Chennai: More than 100,000 Sri Lankan refugees continue to live in Tamil Nadu 30 years after the outbreak of civil war caused them to flee across the Palk Strait.
Today they live on in the knowledge that their sheltering camps can never be home, while returning means having to rebuild life from the scratch. And for an entire generation, these camps are the only homes they’ve ever known—yet they are called refugees.
18 May marked the eighth anniversary of the end of the civil war between armed separatists belonging to the minority Tamils and the army of the Sinhala-majority island.
A 54-year-old father of four sons, S. Moorthi who left Sri Lanka in his early twenties with his dreams of becoming a professor shattered by the civil war, now runs a small provision store at the refugee camp in Gummidipoondi, around 50km from Chennai. He is waiting for the day when he can return home in Trincomalee, in the northern province of Sri Lanka.
As he attends to his one-year-old grandson who is sleeping in a plastic crate that is hanging from the roof as a cradle, he says: “The process for obtaining passport and other documents is on. Having lived here in the camp for over 25 years and having run this small business, I’m aware it won’t be easy when I go back home. I’ll have to struggle hard for a better living.”
Sitting inside his small crammed home- cum-shop, he adds, “In the 1980s in my village near Trincomalee there were 55 families. Now there are just three families and if I run this shop there, I can’t earn anything.”
Another refugee, a 60-year old woman is at his shop asking for empty cartons to pack her daughter’s belongings, as she prepares to go back to Mannar, Sri Lanka. G. Lakshmi.
“My eldest daughter went last year and, unable to cope up, she came back in two months. My younger daughter is leaving this month to stay at her husband’s place,” she adds.
A 35-year-old man who left Sri Lanka during the last phase of the civil war, says on the condition of anonymity: “The present generation were either born here or left Sri Lanka when they were infants. So, for them this is home. Yet, they are called refugees,” he adds.
A 19-year-old college student P. Jency reflects this view: “I have never been to Sri Lanka. My sister and I were born and brought up here in the camp. My parents keep saying that they want to go home as the war is over. But I want to finish my college, get a job and move out of the camp.”
Currently, there are 64,208 refugees living in 107 government-run camps and at least 40,000 refugees are estimated to be living outside the camps across Tamil Nadu, according to the Organization for Eelam Refugees Rehabilitation (OfERR), an NGO which aids the return and rehabilitation of the Sri Lankan Tamils in their homeland.
According to the OfERR, 40% of refugees in camps -- run by government of India and special camps under Tamil Nadu state government —are currently willing to return to their homeland. However, potential returnees who have stayed in Tamil Nadu for a long period have concerns about the availability of basic services, status of their properties and access to employment opportunities in Sri Lanka.

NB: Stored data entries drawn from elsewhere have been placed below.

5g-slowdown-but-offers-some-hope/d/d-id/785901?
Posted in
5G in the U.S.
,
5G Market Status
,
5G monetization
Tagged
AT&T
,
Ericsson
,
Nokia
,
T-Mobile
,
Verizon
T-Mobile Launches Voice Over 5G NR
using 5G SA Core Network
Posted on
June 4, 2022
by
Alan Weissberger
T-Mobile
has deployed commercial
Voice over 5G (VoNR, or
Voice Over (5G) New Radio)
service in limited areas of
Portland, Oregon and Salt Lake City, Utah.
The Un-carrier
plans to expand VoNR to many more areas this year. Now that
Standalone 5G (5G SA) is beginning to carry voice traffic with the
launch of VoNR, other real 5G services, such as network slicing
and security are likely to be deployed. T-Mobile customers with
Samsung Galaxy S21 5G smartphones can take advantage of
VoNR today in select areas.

The civil war remains seared in public memory.
Recently, Sri Lanka’s Northern Province chief minister C.V. Wigneswaran said that the Tamils across the globe should observe 18 May as a “day of mourning”. The District Judge and Magistrate of Mullaitivu ordered a 14-day ban on ceremonies near St Paul’s Church in Mullivaikkal — the northern village in Mullaitivu district where Tamil Tiger rebels fought their last stand before being overrunby the Sri Lankan army in May 2009— on the grounds that these would affect “the country’s integrity, national security and the peace of the nation”.
The UN estimates that 40,000 civilians died during the final phase of the war.
People of Mullivaikkal, who were unable to mark the anniversary during the previous Mahinda Rajapaksa regime, commemorated their war dead for the first time in 2015 after Maithripala Sirisena took over as the president of the island nation.
Back in the camp in Tamil Nadu, a 42- year-old who went to his home town in Vanni, Sri Lanka and was unable to survive, because he had lost all his properties in the war and had financial difficulties in setting up his own business , returned to the camp in Gummidipoondi explains, “Once a refugee, we will forever be refugees.”
“After being displaced, we have lost our identity and how much ever we search, we can’t get it back— neither here nor in Sri Lanka,” he says, on the condition of anonymity, as he rushes to give his weekly attendance in the refugee camp’s taluk office.